Why write it on one line? This isn't PTC where writing all your code without whitespace is faster.

Because it looks much nicer. No line break after THEN and no ENDIF.

He's doing the silly thing where you add extra spaces to make the code line up with line wrap enabled.

You can check the state of a bit with this:
BIT% = INTEGER% && POW(2,INDEX%)
The use of && here is incorrect, it should be bitwise AND. I'd do it like this:
BIT%=INTEGER% AND (1<<INDEX%)
BIT%=INTEGER% AND 1<<INDEX%
The order of operations wasn't chosen randomly, you know.
(a bit of a late reply) When in doubt, use parentheses. Even if the order of operations does the exact same thing, the human reading the code might not remember that. Adding the parentheses means there's no chance of confusion - this part happens first.

You can check the state of a bit with this:
BIT% = INTEGER% && POW(2,INDEX%)
The use of && here is incorrect, it should be bitwise AND. I'd do it like this:
BIT%=INTEGER% AND (1<<INDEX%)
BIT%=INTEGER% AND 1<<INDEX%
The order of operations wasn't chosen randomly, you know.
(a bit of a late reply) When in doubt, use parentheses. Even if the order of operations does the exact same thing, the human reading the code might not remember that. Adding the parentheses means there's no chance of confusion - this part happens first.
Except when your screen is only 46(?) characters wide, and you want to avoid line wrapping (or worse).

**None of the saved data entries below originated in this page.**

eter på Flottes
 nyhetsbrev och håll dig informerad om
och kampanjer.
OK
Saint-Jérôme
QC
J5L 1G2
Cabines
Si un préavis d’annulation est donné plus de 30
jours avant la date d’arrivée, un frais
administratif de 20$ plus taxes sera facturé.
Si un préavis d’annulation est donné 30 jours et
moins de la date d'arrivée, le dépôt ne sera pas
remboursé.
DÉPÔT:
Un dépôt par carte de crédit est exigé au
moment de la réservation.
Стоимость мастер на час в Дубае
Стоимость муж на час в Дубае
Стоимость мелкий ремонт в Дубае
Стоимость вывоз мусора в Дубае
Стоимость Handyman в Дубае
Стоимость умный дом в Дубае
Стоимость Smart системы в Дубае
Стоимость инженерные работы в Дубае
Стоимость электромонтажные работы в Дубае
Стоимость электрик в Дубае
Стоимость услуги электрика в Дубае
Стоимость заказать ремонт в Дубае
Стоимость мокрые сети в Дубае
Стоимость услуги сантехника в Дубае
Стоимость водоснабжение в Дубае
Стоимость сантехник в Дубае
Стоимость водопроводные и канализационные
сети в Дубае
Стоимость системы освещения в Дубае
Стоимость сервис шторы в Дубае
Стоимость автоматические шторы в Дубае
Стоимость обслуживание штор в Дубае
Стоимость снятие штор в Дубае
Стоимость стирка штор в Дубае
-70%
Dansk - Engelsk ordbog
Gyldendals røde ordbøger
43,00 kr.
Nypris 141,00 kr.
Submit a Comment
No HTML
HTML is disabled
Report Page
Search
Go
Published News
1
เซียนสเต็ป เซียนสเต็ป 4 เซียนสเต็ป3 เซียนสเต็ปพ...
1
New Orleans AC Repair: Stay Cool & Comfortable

You can check the state of a bit with this:
BIT% = INTEGER% && POW(2,INDEX%)
The use of && here is incorrect, it should be bitwise AND. I'd do it like this:
BIT%=INTEGER% AND (1<<INDEX%)
But since we already know which bit we want, wouldn’t we just want a 1 or 0, rather than a power of 2?
&& only checks that both numbers aren't 0, you need AND to make sure the bits match.
I’m still trying to learn: is my version fine for checking one bit of data? AND gates still just check for two high inputs, whether we are ANDing the entire value or just one bit.

You can check the state of a bit with this:
BIT% = INTEGER% && POW(2,INDEX%)
The use of && here is incorrect, it should be bitwise AND. I'd do it like this:
BIT%=INTEGER% AND (1<<INDEX%)
But since we already know which bit we want, wouldn’t we just want a 1 or 0, rather than a power of 2?
&& only checks that both numbers aren't 0, you need AND to make sure the bits match.
I’m still trying to learn: is my version fine for checking one bit of data? AND gates still just check for two high inputs, whether we are ANDing the entire value or just one bit.
&B10 AND &B01 => 0 &B10 && &B01 => 1 AND is bitwise, && is Boolean. Huge difference. I suggest you toy around with it, read up on it, etc, and if anything is unclear ask away.

You can check the state of a bit with this:
BIT% = INTEGER% && POW(2,INDEX%)
The use of && here is incorrect, it should be bitwise AND. I'd do it like this:
BIT%=INTEGER% AND (1<<INDEX%)
But since we already know which bit we want, wouldn’t we just want a 1 or 0, rather than a power of 2?
&& only checks that both numbers aren't 0, you need AND to make sure the bits match.
I’m still trying to learn: is my version fine for checking one bit of data? AND gates still just check for two high inputs, whether we are ANDing the entire value or just one bit.
&B10 AND &B01 => 0 &B10 && &B01 => 1 AND is bitwise, && is Boolean. Huge difference. I suggest you toy around with it, read up on it, etc, and if anything is unclear ask away.
Ahhh, my bad. I sure will be fiddling around with them. Thanks for the explaination!

I'm moving this to Programming Questions because the bug is just a rounding error, and most of the discussion is about alternative methods, not the "bug" itself.